# Task instructions
Rewrite the material below, swapping every instance of "superficie" for "área" and keeping everything else the same. Omit the pictures from your answer.

Stored data entries:
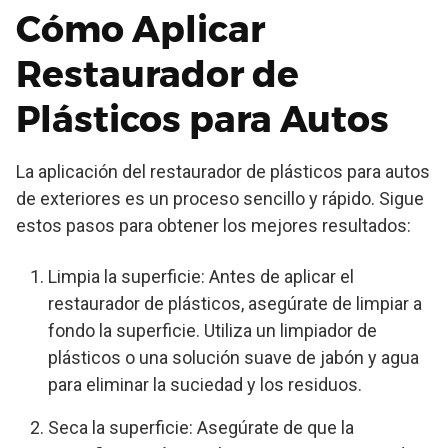
Cómo Aplicar
Restaurador de
Plásticos para Autos
La aplicación del restaurador de plásticos para autos
de exteriores es un proceso sencillo y rápido. Sigue
estos pasos para obtener los mejores resultados:
Limpia la superficie: Antes de aplicar el
restaurador de plásticos, asegúrate de limpiar a
fondo la superficie. Utiliza un limpiador de
plásticos o una solución suave de jabón y agua
para eliminar la suciedad y los residuos.
Seca la superficie: Asegúrate de que la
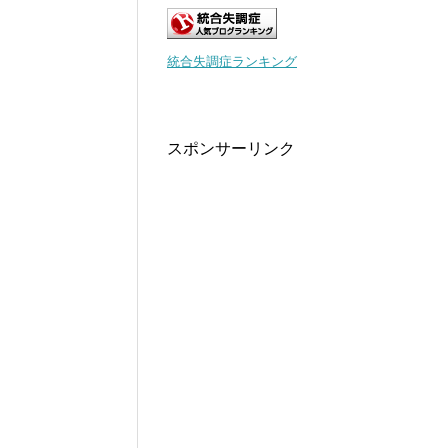
統合失調症ランキング
スポンサーリンク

# Answer to this exercise
Cómo Aplicar
Restaurador de
Plásticos para Autos
La aplicación del restaurador de plásticos para autos
de exteriores es un proceso sencillo y rápido. Sigue
estos pasos para obtener los mejores resultados:
Limpia la área: Antes de aplicar el
restaurador de plásticos, asegúrate de limpiar a
fondo la área. Utiliza un limpiador de
plásticos o una solución suave de jabón y agua
para eliminar la suciedad y los residuos.
Seca la área: Asegúrate de que la
統合失調症ランキング
スポンサーリンク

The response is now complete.